Until then, I will stand part of a team that will build houses and roads and protect the environment, and will build a future that’s bright for all Territorians.
Cynics may question how and when, they may yell and scream, but I will not surrender my passion and commitment for Territorians and our future.
I entered this Chamber on a positive and excited note, and I will I finish my speech in the same tone.
I am a Centralian man.
I am the nation’s first openly gay Indigenous parliamentarian.
I am eternally proud of who I am and where I come from.
I own it and wear it with pride.
I am young, I am gay, I am black; a true-blue Territorian.
I am a proud face of the diversity and future of the great Australian Labor Party.
I want to thank members of the Australian Labor Party, and particularly those of Central Australia.
I offer the deepest of thanks to previous Labor senators: Nova Peris and Trish Crossin.
I acknowledge the member for Lingiari, Warren Snowden, and his contribution.
I offer thanks to my life’s mentors, who have guided me throughout my journey here today: the former member for Stuart the Honourable Karl Hampton; former federal member for Port Adelaide, the Honourable Mark Butler; and federal senator for the Northern Territory, Malarndirri McCarthy, for their mentorship, guidance and sound advice.
I thank Pat Turner, Eileen Hoosan, Walter Shaw, Michael Liddle and Owen Cole for developing, guiding and negotiating me through our Aboriginal politics - a tough apprenticeship for anyone.
I thank John Adams, Mandy Taylor, Emma Ringer, Sally Langton, Raelene Wilson, also known as La-La, Phillip Alice, David Doolan, James Ricciardone, Theresa Nipper, David Halliday, Joseph Scales and Jade Kudrenko, for always being strong and encouraging supporters and friends.
You mean the world to me.
These are just some of the people who have a special place in my heart.
They are some of the people who have taught me the compassionate, committed and progressive values that have enabled me to achieve so much in my life so far.
I offer the deepest thanks, appreciation, respect and love to one of my cultural mothers, my aunty—the previous Member for Namatjira, Alison Anderson.
Her generosity, cooperation, commitment and love to our people has shown throughout her time in this Assembly.
It is with the greatest respect and excitement that I move forward and continue to ensure that the people of Namatjira are well represented in this place, as their new member.
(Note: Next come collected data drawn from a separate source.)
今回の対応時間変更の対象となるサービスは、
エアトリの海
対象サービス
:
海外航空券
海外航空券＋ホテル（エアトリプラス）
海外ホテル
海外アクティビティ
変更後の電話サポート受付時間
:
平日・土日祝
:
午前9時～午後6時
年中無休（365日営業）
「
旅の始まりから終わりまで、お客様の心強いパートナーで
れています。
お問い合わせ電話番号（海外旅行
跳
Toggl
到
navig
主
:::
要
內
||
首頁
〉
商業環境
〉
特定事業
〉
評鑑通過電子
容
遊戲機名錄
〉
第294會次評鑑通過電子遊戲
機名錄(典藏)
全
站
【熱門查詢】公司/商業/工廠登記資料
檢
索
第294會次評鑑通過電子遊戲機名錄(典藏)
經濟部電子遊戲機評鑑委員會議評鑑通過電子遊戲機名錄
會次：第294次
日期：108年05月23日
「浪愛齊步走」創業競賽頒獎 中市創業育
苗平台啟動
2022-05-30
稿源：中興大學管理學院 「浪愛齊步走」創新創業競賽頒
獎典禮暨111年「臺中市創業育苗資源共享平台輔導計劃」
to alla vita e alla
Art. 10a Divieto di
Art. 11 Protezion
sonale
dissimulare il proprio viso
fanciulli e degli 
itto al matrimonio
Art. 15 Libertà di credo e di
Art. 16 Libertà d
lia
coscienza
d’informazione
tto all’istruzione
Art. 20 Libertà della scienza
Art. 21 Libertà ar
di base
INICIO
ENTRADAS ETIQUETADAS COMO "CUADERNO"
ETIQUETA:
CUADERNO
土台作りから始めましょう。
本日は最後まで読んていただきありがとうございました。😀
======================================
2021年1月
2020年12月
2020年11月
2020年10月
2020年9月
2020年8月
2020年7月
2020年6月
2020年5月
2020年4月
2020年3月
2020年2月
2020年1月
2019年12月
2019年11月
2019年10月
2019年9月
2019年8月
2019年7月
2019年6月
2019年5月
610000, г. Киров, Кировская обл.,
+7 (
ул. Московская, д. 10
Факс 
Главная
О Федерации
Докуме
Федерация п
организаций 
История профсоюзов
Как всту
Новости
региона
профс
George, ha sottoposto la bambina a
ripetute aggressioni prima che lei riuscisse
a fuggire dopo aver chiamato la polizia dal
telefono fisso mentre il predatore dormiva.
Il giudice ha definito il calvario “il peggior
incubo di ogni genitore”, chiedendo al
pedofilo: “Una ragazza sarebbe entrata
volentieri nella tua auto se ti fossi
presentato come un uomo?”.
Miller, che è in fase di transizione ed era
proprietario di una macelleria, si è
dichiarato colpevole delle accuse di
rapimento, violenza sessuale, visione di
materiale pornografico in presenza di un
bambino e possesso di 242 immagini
I also pay homage to another dear friend of mine, Mr Neil Bell, the former Member for Macdonnell—now known as the seat of Namatjira—a man whose commitment, passion and love for our people remains firm in the hearts of our people.
The language of friendship is not in words but in meanings.
Mr Bell means the world to my people.
I acknowledge all my family and friends here today: my mother, Cheryl Schembri; my aunties, Eileen Hoosan and Jodie Lally—in the gallery today.
I thank them for believing in me from an early age and making the time to see me deliver my first speech in this Assembly.
I offer the greatest thanks to all my friends, family and supporters, particularly those in Namatjira.
Thank you to all the people who beeped and waved to me each night on the roadside with my team.
Your support and encouragement was overwhelming and it great assisted during the hard times.
Last, but certainly not least, I offer thanks, support and commitment to the unions of the Northern Territory.
Unions are not narrow, nor are they self-interested groups.
They have fought for justice and democracy.
Unions, I thank you.
I thank the CFMEU, a progressive union, for their guidance and encouragement during the election campaign.
It is a dream of mine that on my last day, during my last speech ever in this Chamber, I will be able to stand proud and talk about the positive difference I have made for the people of Namatjira, and the greater Territory.
By then my wish will be simple and my job will be done.
Until then, I remain committed to the people of Namatjira and the Northern Territory to ensure the voices of all Territorians are recognised and heard, and treated with dignity and respect in this Chamber.